- Episode no.: Season 2 Episode 23
- Directed by: Danny Cannon
- Written by: Ann Donahue, Carol Mendelsohn, & Anthony Zuiker
- Production code: 223
- Original air date: May 17, 2004

Guest appearances
- The cast of CSI: NY:; Gary Sinise as Detective Mac Taylor; Melina Kanakaredes as Detective Stella Bonasera; Carmine Giovinazzo as Detective Danny Messer; Vanessa Ferlito as Detective Aiden Burn; Hill Harper as Medical Examiner Sheldon Hawkes;

Episode chronology
| ← Previous "Rap Sheet" | Next → "Innocent" |

= MIA/NYC NonStop =

"MIA/NYC NonStop" is the twenty-third episode in the second season of the American crime drama CSI: Miami and also served as backdoor pilot for the spin-off CSI: NY. The episode aired on May 17, 2004, on CBS.

==Plot==
After sixteen-year-old Laura Spellman finds the brutally slain bodies of her parents, Horatio Caine vows to personally track down the killer and let Laura know she is safe.
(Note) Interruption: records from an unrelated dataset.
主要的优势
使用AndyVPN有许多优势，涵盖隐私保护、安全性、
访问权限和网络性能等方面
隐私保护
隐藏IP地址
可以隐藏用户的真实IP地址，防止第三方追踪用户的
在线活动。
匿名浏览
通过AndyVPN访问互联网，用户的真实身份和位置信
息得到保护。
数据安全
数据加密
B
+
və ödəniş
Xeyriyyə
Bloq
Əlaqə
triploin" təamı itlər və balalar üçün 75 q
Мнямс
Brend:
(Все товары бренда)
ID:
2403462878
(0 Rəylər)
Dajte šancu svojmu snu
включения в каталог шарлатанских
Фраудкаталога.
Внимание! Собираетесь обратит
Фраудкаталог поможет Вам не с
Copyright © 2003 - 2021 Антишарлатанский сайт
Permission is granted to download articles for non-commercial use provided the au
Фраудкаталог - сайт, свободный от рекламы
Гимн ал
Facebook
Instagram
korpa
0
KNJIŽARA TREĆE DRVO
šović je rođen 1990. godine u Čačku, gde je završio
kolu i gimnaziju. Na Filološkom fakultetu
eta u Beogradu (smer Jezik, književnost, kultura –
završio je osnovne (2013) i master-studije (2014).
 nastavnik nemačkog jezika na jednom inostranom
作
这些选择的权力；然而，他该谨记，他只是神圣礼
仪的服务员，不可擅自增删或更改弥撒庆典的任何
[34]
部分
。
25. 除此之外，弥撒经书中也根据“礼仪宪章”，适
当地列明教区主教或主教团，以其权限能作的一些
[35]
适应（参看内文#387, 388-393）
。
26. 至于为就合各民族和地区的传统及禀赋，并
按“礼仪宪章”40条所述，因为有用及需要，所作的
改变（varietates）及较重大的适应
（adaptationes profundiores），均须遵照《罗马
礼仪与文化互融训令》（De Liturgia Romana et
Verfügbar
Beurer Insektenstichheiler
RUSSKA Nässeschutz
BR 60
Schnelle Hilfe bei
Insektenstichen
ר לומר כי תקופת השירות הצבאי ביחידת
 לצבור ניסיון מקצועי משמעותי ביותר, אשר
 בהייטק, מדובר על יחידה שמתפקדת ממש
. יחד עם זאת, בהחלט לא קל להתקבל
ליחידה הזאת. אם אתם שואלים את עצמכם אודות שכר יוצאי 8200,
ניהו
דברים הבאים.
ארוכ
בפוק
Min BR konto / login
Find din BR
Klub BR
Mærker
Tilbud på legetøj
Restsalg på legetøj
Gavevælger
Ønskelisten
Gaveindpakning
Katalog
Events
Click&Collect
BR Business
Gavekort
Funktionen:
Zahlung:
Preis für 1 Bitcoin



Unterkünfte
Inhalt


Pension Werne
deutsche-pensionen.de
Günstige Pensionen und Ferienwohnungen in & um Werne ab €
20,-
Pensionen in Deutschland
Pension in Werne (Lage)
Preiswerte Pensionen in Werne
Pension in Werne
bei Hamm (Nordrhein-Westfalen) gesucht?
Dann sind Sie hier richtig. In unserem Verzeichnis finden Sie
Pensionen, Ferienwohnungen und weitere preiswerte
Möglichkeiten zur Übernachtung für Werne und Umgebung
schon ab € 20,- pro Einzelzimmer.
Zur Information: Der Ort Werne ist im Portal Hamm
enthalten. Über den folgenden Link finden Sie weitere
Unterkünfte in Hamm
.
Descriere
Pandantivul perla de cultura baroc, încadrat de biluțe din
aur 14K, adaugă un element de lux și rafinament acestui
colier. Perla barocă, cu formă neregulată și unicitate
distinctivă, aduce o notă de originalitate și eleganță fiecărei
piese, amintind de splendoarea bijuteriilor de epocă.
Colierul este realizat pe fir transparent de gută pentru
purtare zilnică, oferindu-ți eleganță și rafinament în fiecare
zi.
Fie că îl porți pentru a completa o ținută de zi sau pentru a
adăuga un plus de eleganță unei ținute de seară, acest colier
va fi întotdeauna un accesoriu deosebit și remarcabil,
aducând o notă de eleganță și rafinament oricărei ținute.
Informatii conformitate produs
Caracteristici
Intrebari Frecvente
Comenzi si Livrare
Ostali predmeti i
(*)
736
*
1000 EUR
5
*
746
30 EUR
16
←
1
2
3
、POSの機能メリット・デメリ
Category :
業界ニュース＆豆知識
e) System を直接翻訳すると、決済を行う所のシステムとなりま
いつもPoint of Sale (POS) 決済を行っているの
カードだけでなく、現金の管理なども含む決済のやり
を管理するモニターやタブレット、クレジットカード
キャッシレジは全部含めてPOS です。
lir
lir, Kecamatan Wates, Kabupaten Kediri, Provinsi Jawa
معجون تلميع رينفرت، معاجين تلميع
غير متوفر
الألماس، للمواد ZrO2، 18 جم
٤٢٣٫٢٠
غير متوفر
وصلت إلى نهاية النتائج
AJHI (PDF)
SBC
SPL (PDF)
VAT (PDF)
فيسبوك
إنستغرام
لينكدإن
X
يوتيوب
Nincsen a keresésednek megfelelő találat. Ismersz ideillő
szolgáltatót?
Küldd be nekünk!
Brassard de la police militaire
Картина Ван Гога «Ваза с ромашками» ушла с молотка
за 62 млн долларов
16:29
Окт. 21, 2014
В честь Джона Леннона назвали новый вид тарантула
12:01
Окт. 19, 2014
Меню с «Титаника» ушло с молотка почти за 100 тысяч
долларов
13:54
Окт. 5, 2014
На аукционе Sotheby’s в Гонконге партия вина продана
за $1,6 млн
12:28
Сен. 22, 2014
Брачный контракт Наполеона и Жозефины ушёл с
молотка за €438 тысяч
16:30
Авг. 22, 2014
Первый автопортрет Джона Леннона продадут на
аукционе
A scrap of paper with the lettering from a car rental company leads the CSIs to an important clue: the killer flew in from New York. Determined to keep his promise to Laura, Horatio boards a plane to New York, on the tail of Nick Murdoch, whom he believes is the killer.

Meanwhile, in New York, NYPD CSI Mac Taylor is called to the scene of a murder of an undercover officer identified as Nick Murdoch who has been strangled. Horatio arrives in New York and the two CSIs realize that the murderer had stolen Murdoch's identity. Mac agrees to hand over jurisdiction to MDPD. Their investigations lead them to one of New York's richest families, the Hanovers. Michael Hanover, Sr. was murdered while his son survived the attack. The two teams must now find the link between the murders of two unrelated families and bring the perpetrator to justice before he strikes again.